- PARTS OF THE EXERCISE
A. Decide whether each statement agrees with the text on combining time-period measurements. Answer yes or no for each, with the deciding words of the text quoted exactly. (i) Every time measurement is taken to have the same uncertainty. (ii) The mean period is obtained by setting the second derivative of the χ² to zero. (iii) The pendulum shown stands in the lobby of the Physics Department at the University of Oslo.
B. Please reproduce a passage from the text on combining time-period measurements, from "Suppose you want" up to and including "same uncertainty \(\sigma_t\).".

- SOURCE EXTRACT
"""

Combining time-period measurements

Suppose you want to measure the time-period of a certain physical process, for example the period of a pendulum. You start by measuring the time of one period. You want a more precise estimate of the period so you measure a few more individual periods. After a while you find it tedious to start and stop your stopwatch and you record the time of a larger number of periods. You may change this number of measured periods yet again. 

Is it possible to use all these data in an optimal way to estimate the period of the pendulum? Yes!

Pendulum in the lobby of the Physics Department at the University of Oslo

Bernt Rostad, CC BY 2.0, via Wikimedia Commons

We want to estimate the mean period \(\bar{T}\) and its uncertainty \(\sigma_T\) with \(N\) measurements of the time \(t_i\) for a number of periods per measurement \(n_i\), where each time measurement has the same uncertainty \(\sigma_t\).


The mean period can be estimated by minimizing the \(\chi^2\) of the measurements with respect to the mean period \(\bar{T}\)\(\chi^2 = \sum_{i=1}^N {(t_i-n_i\bar{T})^2\over \sigma_t^2}\), by setting the first derivative to zero: \({\partial \chi^2\over\partial\bar{T}} = 0 = \sum_{i=1}^N{-2 n_i(t_i-n_i \bar{T})\over \sigma_t^2}\). This can be solved for the mean period, \(\bar{T} ={\sum_{i=1}^Nn_i t_i\over \sum_{i=1}^N n_i^2}\).

To find the uncertainty on the mean period we use the second derivative of the \(\chi^2\)\({1\over\sigma_T^2} = {1\over 2}{\partial^2\chi^2\over \partial \bar{T}^2} = \sum_{i=1}^N{n_i^2\over \sigma_t^2}\), which results in \({\sigma_T^2} = {\sigma_t^2\over \sum_{i=1}^N n_i^2}\).

"""

- ROWS

"""

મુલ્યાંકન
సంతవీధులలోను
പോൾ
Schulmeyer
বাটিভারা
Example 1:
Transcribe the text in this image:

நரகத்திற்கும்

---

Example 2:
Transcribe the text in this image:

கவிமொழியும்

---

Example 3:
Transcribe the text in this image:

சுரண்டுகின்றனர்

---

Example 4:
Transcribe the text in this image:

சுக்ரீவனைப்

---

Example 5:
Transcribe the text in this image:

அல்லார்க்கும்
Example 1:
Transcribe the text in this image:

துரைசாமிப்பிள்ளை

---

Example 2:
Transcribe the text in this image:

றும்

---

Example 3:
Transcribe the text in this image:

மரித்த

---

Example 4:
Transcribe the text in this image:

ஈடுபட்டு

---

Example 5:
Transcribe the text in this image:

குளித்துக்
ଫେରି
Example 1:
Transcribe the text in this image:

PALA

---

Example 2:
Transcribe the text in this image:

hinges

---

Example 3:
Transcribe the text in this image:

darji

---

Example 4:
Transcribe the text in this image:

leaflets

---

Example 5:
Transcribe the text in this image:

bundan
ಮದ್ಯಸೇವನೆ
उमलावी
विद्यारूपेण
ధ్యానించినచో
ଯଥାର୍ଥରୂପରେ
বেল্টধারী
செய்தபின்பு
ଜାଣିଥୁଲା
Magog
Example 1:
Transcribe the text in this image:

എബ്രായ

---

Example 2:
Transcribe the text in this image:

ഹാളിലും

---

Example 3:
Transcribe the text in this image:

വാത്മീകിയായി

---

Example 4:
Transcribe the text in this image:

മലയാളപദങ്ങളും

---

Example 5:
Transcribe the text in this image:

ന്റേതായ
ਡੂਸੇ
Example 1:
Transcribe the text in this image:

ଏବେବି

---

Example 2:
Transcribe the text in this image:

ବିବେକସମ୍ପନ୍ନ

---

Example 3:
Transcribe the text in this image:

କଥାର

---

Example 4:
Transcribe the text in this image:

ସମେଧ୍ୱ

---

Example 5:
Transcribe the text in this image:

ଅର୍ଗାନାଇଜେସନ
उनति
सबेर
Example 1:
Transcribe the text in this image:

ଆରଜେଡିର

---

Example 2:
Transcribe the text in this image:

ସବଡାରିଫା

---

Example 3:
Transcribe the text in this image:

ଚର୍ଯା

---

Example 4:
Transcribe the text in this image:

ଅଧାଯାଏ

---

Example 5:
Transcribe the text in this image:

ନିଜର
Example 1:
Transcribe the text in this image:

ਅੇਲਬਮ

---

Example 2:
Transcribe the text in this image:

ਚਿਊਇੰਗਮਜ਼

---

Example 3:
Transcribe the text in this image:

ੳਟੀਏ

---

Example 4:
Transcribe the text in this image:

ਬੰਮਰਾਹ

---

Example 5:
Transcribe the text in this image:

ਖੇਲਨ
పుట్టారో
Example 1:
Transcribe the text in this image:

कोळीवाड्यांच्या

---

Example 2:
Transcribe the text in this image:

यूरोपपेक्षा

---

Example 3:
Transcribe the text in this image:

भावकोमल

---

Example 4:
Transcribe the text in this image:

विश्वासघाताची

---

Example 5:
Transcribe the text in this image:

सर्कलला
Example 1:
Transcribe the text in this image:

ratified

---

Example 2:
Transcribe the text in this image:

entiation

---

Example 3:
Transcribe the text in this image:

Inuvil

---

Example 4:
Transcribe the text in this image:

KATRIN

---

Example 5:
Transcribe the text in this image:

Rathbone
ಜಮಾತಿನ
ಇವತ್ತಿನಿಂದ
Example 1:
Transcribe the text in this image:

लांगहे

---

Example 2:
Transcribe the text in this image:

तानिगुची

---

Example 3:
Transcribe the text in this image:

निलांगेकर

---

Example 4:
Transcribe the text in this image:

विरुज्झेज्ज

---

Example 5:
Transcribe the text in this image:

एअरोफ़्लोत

"""
"""

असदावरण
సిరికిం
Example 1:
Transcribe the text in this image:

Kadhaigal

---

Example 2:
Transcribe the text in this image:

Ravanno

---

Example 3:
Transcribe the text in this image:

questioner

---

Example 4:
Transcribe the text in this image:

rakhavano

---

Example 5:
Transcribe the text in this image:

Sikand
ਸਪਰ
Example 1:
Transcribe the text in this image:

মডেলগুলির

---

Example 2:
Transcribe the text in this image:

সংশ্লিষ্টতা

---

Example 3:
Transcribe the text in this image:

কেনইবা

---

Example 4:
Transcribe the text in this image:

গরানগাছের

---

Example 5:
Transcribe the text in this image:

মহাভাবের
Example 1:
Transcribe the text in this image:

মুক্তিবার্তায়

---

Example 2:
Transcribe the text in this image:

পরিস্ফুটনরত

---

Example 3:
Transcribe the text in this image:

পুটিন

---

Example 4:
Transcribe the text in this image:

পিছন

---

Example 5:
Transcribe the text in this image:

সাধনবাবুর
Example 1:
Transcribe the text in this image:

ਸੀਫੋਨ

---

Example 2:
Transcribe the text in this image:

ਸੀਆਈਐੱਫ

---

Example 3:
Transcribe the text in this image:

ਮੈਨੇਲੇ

"""

- WORKED SOLUTIONS
A.
(i) Yes: "each time measurement has the same uncertainty"
(ii) No: "by setting the first derivative to zero"
(iii) Yes: "Pendulum in the lobby of the Physics Department at the University of Oslo"

B.
Suppose you want to measure the time-period of a certain physical process, for example the period of a pendulum. You start by measuring the time of one period. You want a more precise estimate of the period so you measure a few more individual periods. After a while you find it tedious to start and stop your stopwatch and you record the time of a larger number of periods. You may change this number of measured periods yet again. 

Is it possible to use all these data in an optimal way to estimate the period of the pendulum? Yes!

Pendulum in the lobby of the Physics Department at the University of Oslo

Bernt Rostad, CC BY 2.0, via Wikimedia Commons

We want to estimate the mean period \(\bar{T}\) and its uncertainty \(\sigma_T\) with \(N\) measurements of the time \(t_i\) for a number of periods per measurement \(n_i\), where each time measurement has the same uncertainty \(\sigma_t\).